* **WRITTEN REQUEST**: Could you pull out the lines of the data below, starting at the line that contains "order: Hymenoptera" and ending with the final line of the data, and reproduce each one word for word?

* **DATA**:
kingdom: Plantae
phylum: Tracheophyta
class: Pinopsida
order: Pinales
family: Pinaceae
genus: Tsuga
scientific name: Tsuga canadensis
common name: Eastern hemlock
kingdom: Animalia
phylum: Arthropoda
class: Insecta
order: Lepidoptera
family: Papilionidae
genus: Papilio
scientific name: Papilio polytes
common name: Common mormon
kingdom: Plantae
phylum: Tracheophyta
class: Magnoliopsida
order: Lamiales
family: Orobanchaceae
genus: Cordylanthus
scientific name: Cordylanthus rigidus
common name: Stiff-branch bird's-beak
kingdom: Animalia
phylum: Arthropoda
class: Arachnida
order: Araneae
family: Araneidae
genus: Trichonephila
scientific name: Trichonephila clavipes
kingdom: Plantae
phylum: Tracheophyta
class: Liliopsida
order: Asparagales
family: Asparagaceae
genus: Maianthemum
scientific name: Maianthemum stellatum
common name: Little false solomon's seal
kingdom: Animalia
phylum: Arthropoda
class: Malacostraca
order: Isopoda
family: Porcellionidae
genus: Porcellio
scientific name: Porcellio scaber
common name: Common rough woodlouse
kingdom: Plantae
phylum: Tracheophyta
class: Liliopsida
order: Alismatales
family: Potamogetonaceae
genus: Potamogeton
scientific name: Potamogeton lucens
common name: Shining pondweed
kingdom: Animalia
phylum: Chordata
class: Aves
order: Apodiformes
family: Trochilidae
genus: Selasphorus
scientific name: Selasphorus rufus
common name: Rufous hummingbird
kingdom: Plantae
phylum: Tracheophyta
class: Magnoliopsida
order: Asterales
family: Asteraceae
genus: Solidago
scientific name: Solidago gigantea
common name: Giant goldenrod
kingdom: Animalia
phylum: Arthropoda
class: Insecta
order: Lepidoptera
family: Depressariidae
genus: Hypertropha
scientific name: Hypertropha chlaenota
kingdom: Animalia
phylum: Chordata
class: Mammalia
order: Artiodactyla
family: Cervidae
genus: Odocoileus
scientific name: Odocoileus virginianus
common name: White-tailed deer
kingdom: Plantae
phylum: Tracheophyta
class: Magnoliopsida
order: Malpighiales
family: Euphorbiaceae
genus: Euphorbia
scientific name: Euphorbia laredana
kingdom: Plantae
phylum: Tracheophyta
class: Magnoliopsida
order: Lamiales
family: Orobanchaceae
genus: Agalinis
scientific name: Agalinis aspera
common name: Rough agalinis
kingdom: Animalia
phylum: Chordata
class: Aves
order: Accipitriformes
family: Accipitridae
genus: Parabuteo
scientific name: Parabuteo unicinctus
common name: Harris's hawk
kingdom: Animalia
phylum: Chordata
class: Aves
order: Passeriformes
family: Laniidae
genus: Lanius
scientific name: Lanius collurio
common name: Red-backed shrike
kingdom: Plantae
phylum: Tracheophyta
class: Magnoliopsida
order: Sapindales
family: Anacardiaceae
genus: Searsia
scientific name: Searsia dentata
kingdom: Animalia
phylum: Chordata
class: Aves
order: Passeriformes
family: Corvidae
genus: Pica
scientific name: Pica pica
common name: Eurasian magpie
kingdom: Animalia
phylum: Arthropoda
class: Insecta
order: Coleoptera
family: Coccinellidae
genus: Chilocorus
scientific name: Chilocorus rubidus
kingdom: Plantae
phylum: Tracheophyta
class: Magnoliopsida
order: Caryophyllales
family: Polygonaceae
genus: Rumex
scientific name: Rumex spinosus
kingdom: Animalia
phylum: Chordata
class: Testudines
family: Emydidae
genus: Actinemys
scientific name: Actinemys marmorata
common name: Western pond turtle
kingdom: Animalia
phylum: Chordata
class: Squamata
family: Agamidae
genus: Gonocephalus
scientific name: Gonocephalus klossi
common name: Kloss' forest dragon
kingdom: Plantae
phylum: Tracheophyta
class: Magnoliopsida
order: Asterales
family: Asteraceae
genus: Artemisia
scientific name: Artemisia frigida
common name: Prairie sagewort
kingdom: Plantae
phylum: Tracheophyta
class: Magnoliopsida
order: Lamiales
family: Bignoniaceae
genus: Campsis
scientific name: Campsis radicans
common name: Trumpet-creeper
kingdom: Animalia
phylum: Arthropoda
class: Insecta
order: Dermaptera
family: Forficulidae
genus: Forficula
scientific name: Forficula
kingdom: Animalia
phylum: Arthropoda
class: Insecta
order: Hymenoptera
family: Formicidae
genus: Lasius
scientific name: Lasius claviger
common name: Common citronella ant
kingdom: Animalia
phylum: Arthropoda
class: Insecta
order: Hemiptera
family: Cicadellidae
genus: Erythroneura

* **SOLUTION**:
order: Hymenoptera
family: Formicidae
genus: Lasius
scientific name: Lasius claviger
common name: Common citronella ant
kingdom: Animalia
phylum: Arthropoda
class: Insecta
order: Hemiptera
family: Cicadellidae
genus: Erythroneura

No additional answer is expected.